Dataset entries:

-=-=-

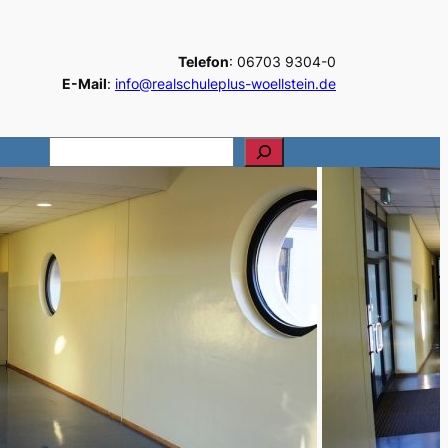
Telefon
: 06703 9304-0
E-Mail
:
info@realschuleplus-woellstein.de
S
u
c
h
e
n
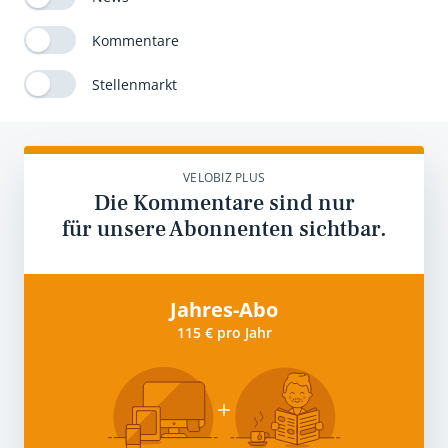
Kommentare
Stellenmarkt
VELOBIZ PLUS
Die Kommentare sind nur
für unsere Abonnenten sichtbar.
Jahres-Abo
115 € pro Jahr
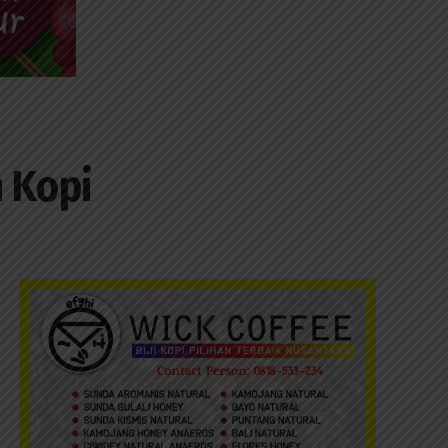
n Kopi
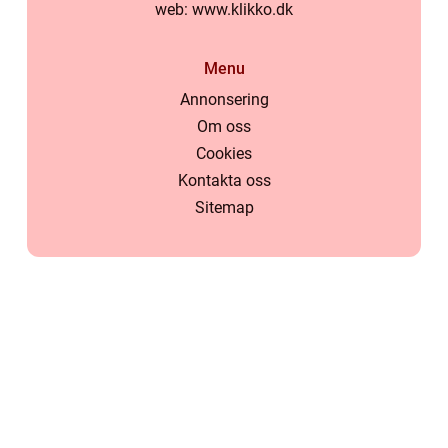
web:
www.klikko.dk
Menu
Annonsering
Om oss
Cookies
Kontakta oss
Sitemap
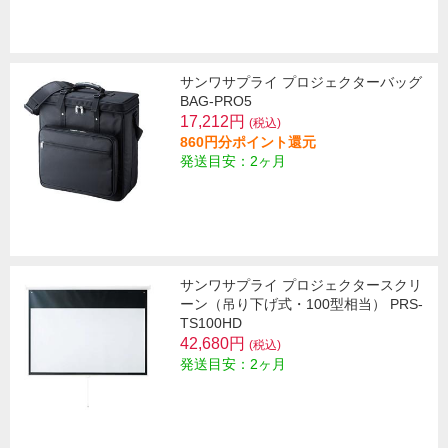
サンワサプライ プロジェクターバッグ
BAG-PRO5
17,212円
(税込)
860円分ポイント還元
発送目安：2ヶ月
サンワサプライ プロジェクタースクリ
ーン（吊り下げ式・100型相当） PRS-
TS100HD
42,680円
(税込)
発送目安：2ヶ月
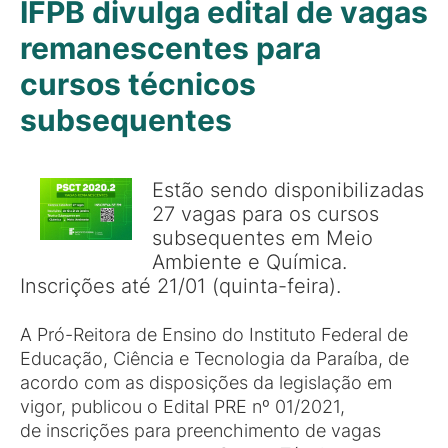
IFPB divulga edital de vagas
remanescentes para
cursos técnicos
subsequentes
Estão sendo disponibilizadas
27 vagas para os cursos
subsequentes em Meio
Ambiente e Química.
Inscrições até 21/01 (quinta-feira).
A Pró-Reitora de Ensino do Instituto Federal de
Educação, Ciência e Tecnologia da Paraíba, de
acordo com as disposições da legislação em
vigor, publicou o Edital PRE nº 01/2021,
de inscrições para preenchimento de vagas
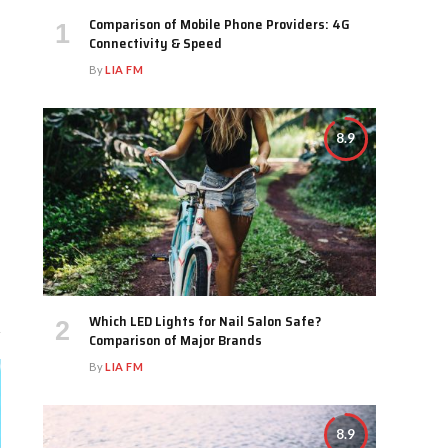
Comparison of Mobile Phone Providers: 4G
Connectivity & Speed
By
LIA FM
8.9
Which LED Lights for Nail Salon Safe?
Comparison of Major Brands
By
LIA FM
8.9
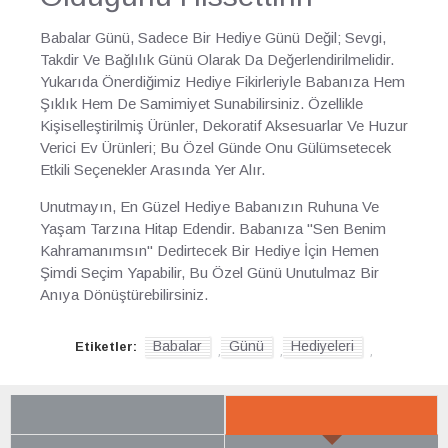
Babalar Günü, Sadece Bir Hediye Günü Değil; Sevgi,
Takdir Ve Bağlılık Günü Olarak Da Değerlendirilmelidir.
Yukarıda Önerdiğimiz Hediye Fikirleriyle Babanıza Hem
Şıklık Hem De Samimiyet Sunabilirsiniz. Özellikle
Kişiselleştirilmiş Ürünler, Dekoratif Aksesuarlar Ve Huzur
Verici Ev Ürünleri; Bu Özel Günde Onu Gülümsetecek
Etkili Seçenekler Arasında Yer Alır.
Unutmayın, En Güzel Hediye Babanızın Ruhuna Ve
Yaşam Tarzına Hitap Edendir. Babanıza "Sen Benim
Kahramanımsın" Dedirtecek Bir Hediye İçin Hemen
Şimdi Seçim Yapabilir, Bu Özel Günü Unutulmaz Bir
Anıya Dönüştürebilirsiniz.
Babalar
Günü
Hediyeleri
Etiketler:
,
,
,
SON BAKTIKLARIN
YENI GELENLER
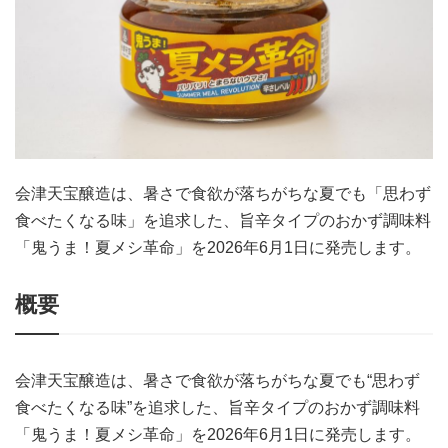
会津天宝醸造は、暑さで食欲が落ちがちな夏でも「思わず
食べたくなる味」を追求した、旨辛タイプのおかず調味料
「鬼うま！夏メシ革命」を2026年6月1日に発売します。
概要
会津天宝醸造は、暑さで食欲が落ちがちな夏でも“思わず
食べたくなる味”を追求した、旨辛タイプのおかず調味料
「鬼うま！夏メシ革命」を2026年6月1日に発売します。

-=-=-

_What you need to do_
Copy only this, please: the line with "SON BAKTIKLARIN" and every line after it through the end of the data, with no pictures.

_Problem solution_
SON BAKTIKLARIN
YENI GELENLER
会津天宝醸造は、暑さで食欲が落ちがちな夏でも「思わず
食べたくなる味」を追求した、旨辛タイプのおかず調味料
「鬼うま！夏メシ革命」を2026年6月1日に発売します。
概要
会津天宝醸造は、暑さで食欲が落ちがちな夏でも“思わず
食べたくなる味”を追求した、旨辛タイプのおかず調味料
「鬼うま！夏メシ革命」を2026年6月1日に発売します。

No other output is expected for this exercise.